Troubleshooting guidance

Learn the basic format and elements of a troubleshooting topic, as well as other considerations.

Note: The format for RHAMC troubelshooting doc comes from feedback from developers and support focals.

Location and basic format

  • Troubleshooting files are located in the Troubleshooting folder.
  • For MCE, which is the Cluster lifeycle feature for RHACM, there is a separate Troubleshooting guide.
  • When placing the new file, writers need to know if the issue is for ACM (MCH operator with the MCE operator), or for MCE-only (cluster only, without MCH).
  • Create the files with the same format:
    • Title: Ensure the title is specific and concise.
    • Symptom: Explain what the user sees or experiences that indicates there is a problem.
    • Identifying the problem: Write how the user further completes a procedure to find the specific problem.
    • Resolving the problem: Write the user action to work around or resolve the issue.
    • Title the files in a similar format as all the other files.

Considerations

  • Identifying the problem is not needed if the symptom gives enough detail. It is needed if the user completes an action to find more about the problem.

    See the following examples:

    Example Symptom: Cluster with pending import status

    Your cluster is stuck in pending import status with no error.

(Items from a data source)
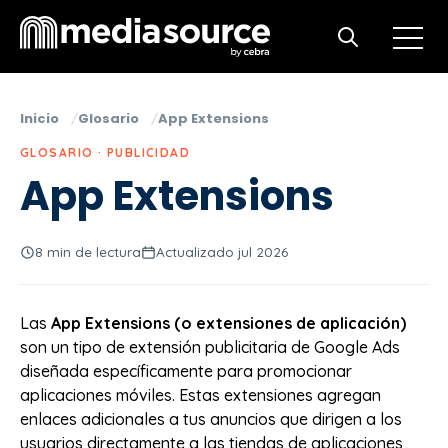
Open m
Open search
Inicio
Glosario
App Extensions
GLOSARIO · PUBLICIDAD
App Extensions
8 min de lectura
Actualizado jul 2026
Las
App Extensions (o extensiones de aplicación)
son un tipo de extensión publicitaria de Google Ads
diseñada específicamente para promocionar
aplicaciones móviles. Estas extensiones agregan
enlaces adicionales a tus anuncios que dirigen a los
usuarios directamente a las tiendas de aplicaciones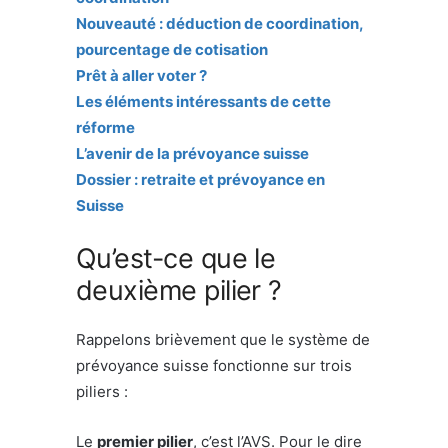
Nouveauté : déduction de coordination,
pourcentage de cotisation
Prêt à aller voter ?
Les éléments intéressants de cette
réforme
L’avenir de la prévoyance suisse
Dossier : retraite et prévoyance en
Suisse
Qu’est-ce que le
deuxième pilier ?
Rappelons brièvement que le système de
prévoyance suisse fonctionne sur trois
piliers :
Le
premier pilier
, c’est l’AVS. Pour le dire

---

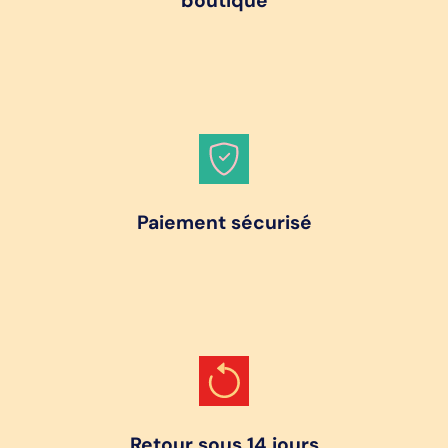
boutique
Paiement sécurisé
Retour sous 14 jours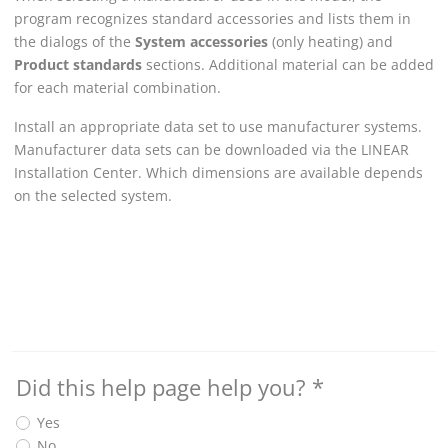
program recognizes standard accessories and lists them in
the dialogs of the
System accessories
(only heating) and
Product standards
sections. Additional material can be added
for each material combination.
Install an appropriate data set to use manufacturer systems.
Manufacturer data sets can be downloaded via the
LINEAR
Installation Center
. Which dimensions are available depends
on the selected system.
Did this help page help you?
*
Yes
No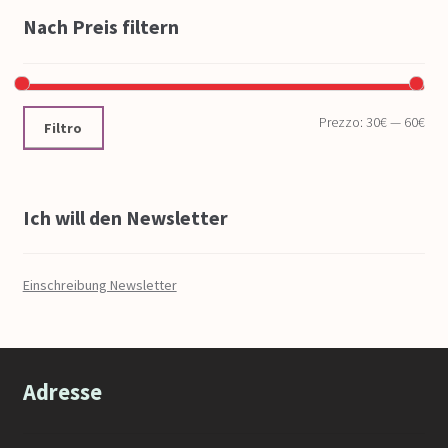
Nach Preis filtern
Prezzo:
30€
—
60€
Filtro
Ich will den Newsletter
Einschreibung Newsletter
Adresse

**Instructions for the task**
Continue the guidance on writing troubleshooting topics from the point where it stops. You can ignore the items.

**Task answer**
    Example Identifying the problem: Cluster with pending import status

    Run the following command on the managed cluster to view the Kubernetes pods that have the issue:

    kubectl get pod -n open-cluster-management-agent | grep klusterlet-registration-agent

    Run the following command on the managed cluster to find the log entry for the error:

    kubectl logs <registration_agent_pod> -n open-cluster-management-agent

    Search the returned results for text that indicates there was a networking connectivity problem. Example includes: no such host.

  • When you build a .adoc file, you do not have to repeat the title in the ID. You can keep the ID short.

    [#trouble-grafana-timeout] = Troubleshooting Grafana explorer gateway timeout

  • You should have a verification step from the tech leads that tells the user how to check for success.

  • If you do not, don’t assume the result. For example, don’t write: The import issue is resolved.

    Example of a verification step:

    Refresh the Grafana page and try to query the metrics again.

  • It is understood that if this doesn’t work, users should contact support or check for other problems.

  • We do not link to these files in the main documentation. Sometimes we will be asked and the response is usually that if so many customers need this, the procedure should change rather than interrupting the user with a fix or scenario.

  • There is an option to put them in related links at the bottom, but keep in mind when we do that, we have to maintain that link and remove it when the scenario is no longer valid.